Today, Italian energy company Eni will complete its long-awaited final investment decision on a large liquefied natural gas (LNG) project offshore Mozambique, a spokeswoman said on Tuesday, Reuters Africa reported. The Coral South project will require the construction of six subsea wells connected to a floating production facility capable of producing more than 3.3 million tonnes of LNG per year.
A ceremony will take place today, with Mozambique’s president Filipe Nyusi and Eni’s CEO Claudio Desclazi attending the event. A consortium led by Eni, including the integrated Portugal-based energy group Galp, Korea Gas as well as the Mozambican state company Empresa Nacional de Hidrocarbonetos (ENH), who own each 10%, will invest up to USD8 billion for the exploitation of six gas wells that will be linked to a platform which will transform the raw commodity into LNG destined to be exported, mainly to Asian markets.
In October last year, British Petroleum (BP) had agreed to buy all LNG production from the Coral South Floating LNG plant. In the meantime, US-based oil and gas firm Anadarko is exploring the offshore deepwater Rovuma Basin, where about 75 trillion cubic feet of natural gas has been discovered.
“Mozambique will be a great source for LNG for the next 20 years,” Anadarko’s CEO Al Walker said two weeks ago during the International Petroleum Summit, in Houston, held by the Association of International Petroleum Negotiators. Anadarko Petroleum should make a final investment decision this year or in 2018 about a natural gas exploration project in Mozambique.
Such investments are badly needed for the Mozambican economy, which is trying to emerge from a deep and severe financial crisis triggered by the disclosure of a hidden debt (USD1.4 billion) by the Government. Mozambique has now become Africa’s most indebted country, whose sovereign credit rating has fallen to the lowest degree possible.
Yesterday in Maputo, Banco de Moçambique’s administrator, Waldemar de Sousa, described as “frightening” the level of Mozambique’s rising debt, putting an extreme stress on the banking sector and sending interest rates to a stratospheric level of 20-28% (1-year maturity!).
If growth is expected to pick up in 2017 and 2018 (to 5.5% and 6.8%, respectively) thanks to the extract sector, the recovery nevertheless depends on its external partners, both private and institutional, for investment and financing of its current account and fiscal deficits.

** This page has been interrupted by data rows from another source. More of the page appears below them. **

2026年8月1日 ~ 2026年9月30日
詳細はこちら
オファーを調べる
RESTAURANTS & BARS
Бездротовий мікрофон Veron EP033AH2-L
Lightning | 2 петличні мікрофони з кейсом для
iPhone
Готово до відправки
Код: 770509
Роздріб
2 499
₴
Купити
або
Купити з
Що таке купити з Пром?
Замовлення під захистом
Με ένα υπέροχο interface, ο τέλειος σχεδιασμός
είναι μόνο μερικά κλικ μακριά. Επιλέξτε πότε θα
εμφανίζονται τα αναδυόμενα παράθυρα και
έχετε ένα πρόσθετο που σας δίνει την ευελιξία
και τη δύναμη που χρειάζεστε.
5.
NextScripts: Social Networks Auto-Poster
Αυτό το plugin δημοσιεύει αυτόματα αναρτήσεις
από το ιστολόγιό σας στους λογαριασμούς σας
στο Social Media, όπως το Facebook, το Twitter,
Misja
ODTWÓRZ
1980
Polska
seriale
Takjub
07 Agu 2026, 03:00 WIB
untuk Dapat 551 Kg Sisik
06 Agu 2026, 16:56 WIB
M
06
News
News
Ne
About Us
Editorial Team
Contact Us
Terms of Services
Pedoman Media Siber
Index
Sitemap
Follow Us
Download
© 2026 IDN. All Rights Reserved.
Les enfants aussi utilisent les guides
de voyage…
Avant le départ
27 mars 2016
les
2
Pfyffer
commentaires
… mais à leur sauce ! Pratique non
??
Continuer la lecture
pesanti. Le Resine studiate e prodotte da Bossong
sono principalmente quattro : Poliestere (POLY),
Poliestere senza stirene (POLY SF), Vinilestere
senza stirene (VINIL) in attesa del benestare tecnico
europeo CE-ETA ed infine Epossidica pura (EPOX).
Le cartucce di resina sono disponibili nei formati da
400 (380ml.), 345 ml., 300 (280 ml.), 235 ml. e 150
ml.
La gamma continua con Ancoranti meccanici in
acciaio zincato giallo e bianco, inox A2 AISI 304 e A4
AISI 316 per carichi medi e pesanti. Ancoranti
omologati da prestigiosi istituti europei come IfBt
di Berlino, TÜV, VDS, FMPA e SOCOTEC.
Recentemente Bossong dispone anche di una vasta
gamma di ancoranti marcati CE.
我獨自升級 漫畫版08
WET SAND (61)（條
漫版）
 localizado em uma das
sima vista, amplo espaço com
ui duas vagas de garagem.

“Nonetheless large fiscal revenues from LNG megaprojects are still in the future”, warns economists from the African Development Bank in a joint report with UNDP and the OECD published last week. “Until then, the government needs to strengthen its public financial management framework for efficient use of its limited resources to transform the country’s economic development model.”
While representing only 4% of GDP, the extract sector expanded by 11% in 2016 and is expected to become the main growth driver in Mozambique in the long term, given that the Government and the State put in place the proper macroeconomic framework. Gas is not the only source of revenue, infrastructure, titanium and coal also expected to generate a substantial share of revenues for the country.

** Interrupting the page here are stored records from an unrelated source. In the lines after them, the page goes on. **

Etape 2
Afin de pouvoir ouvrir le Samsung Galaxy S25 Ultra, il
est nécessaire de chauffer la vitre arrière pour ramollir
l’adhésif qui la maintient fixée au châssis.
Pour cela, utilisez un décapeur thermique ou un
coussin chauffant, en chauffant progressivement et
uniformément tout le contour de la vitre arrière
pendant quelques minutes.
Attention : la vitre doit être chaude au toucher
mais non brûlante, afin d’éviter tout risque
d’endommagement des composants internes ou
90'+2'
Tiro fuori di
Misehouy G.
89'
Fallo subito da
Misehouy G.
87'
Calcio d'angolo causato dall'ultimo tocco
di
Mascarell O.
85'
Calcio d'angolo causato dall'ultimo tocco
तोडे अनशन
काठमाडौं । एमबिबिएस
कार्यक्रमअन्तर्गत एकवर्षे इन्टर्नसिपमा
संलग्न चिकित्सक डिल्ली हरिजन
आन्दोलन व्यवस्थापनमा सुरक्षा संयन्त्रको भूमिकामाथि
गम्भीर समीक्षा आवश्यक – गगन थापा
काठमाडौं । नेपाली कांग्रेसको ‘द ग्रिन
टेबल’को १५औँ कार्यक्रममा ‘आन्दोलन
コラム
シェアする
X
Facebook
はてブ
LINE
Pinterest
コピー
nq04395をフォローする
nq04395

Coal production in the Moatize Basin expanded in 2016, also benefiting from the conclusion in March 2016 of the Tete-Nacala rail link. With its rail-seaport coal terminal infrastructure now capable of handling 22 million tonnes per year, production and exports are set to reach new records in 2017, according to the African Development Bank.
The African institution also underlines Sasol, from South Africa, which will conclude a USD 1.4 billion expansion program me of the Temane and Pande onshore gas fields, including extension of the pipeline to the south of Mozambique, which will fuel a new 400-Megawatt gas-fired power plant in Maputo, and the remaining gas will be exported to South Africa, boosting exports and fiscal revenues.